Após a avaliação técnica, o processo passa para análise da Fazenda, que decide pela concessão ou não dos incentivos, bem como o prazo e carência. Os benefícios são amparados por decretos estaduais e/ou resoluções da Secretaria da Fazenda, com critérios claros e disponíveis para consulta na internet.

“É necessário oferecer mecanismos que possam atrair empresas com potencial de investimentos porque é isso que move a economia, possibilitando a geração de emprego, área na qual o Paraná é referência. Continuamos investindo em infraestrutura e atraindo aportes empresariais para que o Paraná seja um grande polo industrial, crescendo no cenário nacional e impactando positivamente a sociedade como um todo”, afirma o secretário da Fazenda, Renê Garcia Júnior.

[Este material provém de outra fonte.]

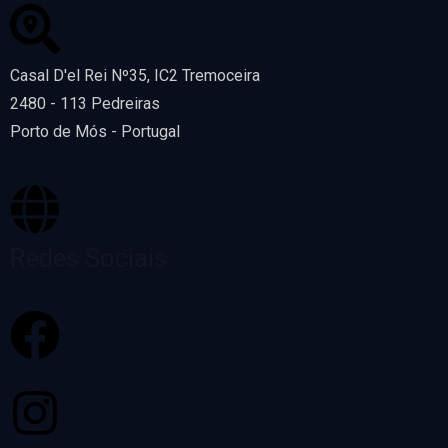
Casal D'el Rei Nº35, IC2 Tremoceira
2480 - 113 Pedreiras
Porto de Mós - Portugal
Redes Sociais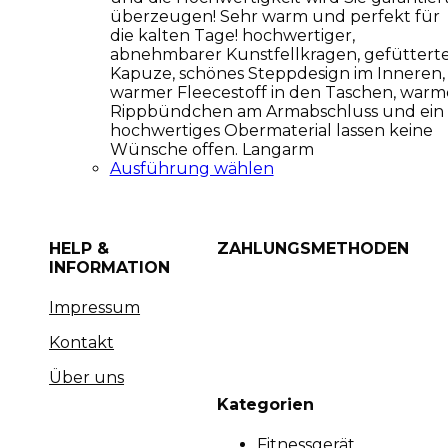
überzeugen! Sehr warm und perfekt für
die kalten Tage! hochwertiger,
abnehmbarer Kunstfellkragen, gefüttert
Kapuze, schönes Steppdesign im Inneren,
warmer Fleecestoff in den Taschen, warm
Rippbündchen am Armabschluss und ein
hochwertiges Obermaterial lassen keine
Wünsche offen. Langarm
Ausführung wählen
HELP &
ZAHLUNGSMETHODEN
INFORMATION
Impressum
Kontakt
Über uns
Kategorien
Fitnessgerät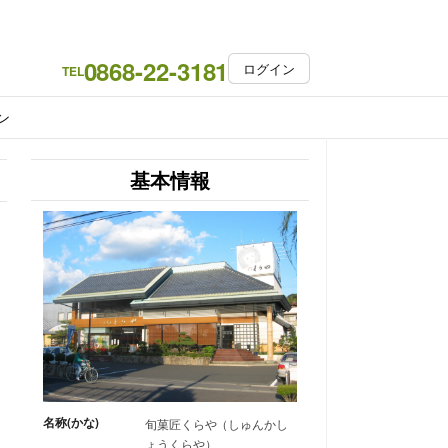
0868-22-3181
ログイン
TEL
ン
基本情報
名称(かな)
旬菓匠くらや（しゅんかし
ょうくらや）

POLÍTICAS BEM SUCEDIDAS – Desde 2019 foram firmadas diversas parcerias nesse sentido, como com a Klabin, na expansão do Projeto Puma II. Houve a adesão das companhias aéreas Gol, Latam e Azul para a implantação ou expansão de linhas aéreas regionais, nacionais e internacionais nos aeroportos localizados no Paraná, bem como possibilitar que empresas aéreas enquadradas no Paraná Competitivo, cumprindo determinadas condições e requisitos, tenham redução de alíquotas do ICMS do querosene da aviação civil de 18% para até 4%.

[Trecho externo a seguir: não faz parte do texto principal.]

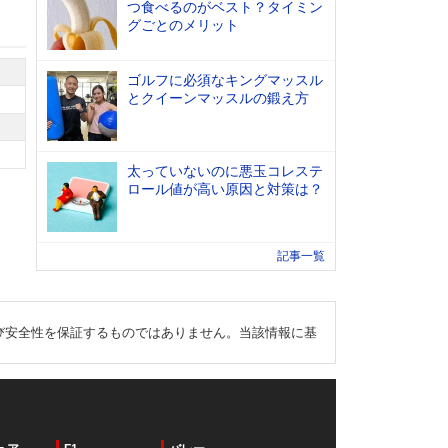
つ食べるのがベスト？タイミン
グごとのメリット
ゴルフに必須なキングマッスル
とクイーンマッスルの鍛え方
太っていないのに悪玉コレステ
ロール値が高い原因と対策は？
記事一覧
び安全性を保証するものではありません。当該情報に基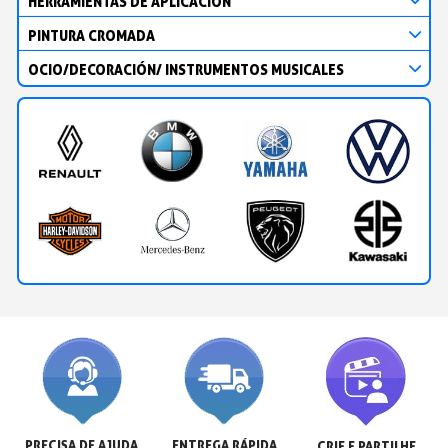
HERRAMIENTAS DE APLICACIÓN
PINTURA CROMADA
OCIO/DECORACIÓN/ INSTRUMENTOS MUSICALES
PRECISA DE AJUDA
ENTREGA RÁPIDA
CRIE E PARTILHE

Houve também a liberação de R$ 237 milhões para sete cooperativas paranaenses investirem na construção de usinas de geração de energia renovável. O investimento trata da autorização para transferência de créditos acumulados do Imposto Sobre a Circulação de Mercadorias e Serviços (ICMS) em contrapartida à construção de usinas de biomassa e fotovoltaicas.  

Também houve prorrogação do prazo para que as empresas que atuam exclusivamente no e-commerce, quando enquadradas no programa, possam pleitear o benefício de crédito presumido, o que reduz a carga efetiva do ICMS para 2% nas vendas interestaduais efetuadas nesta modalidade.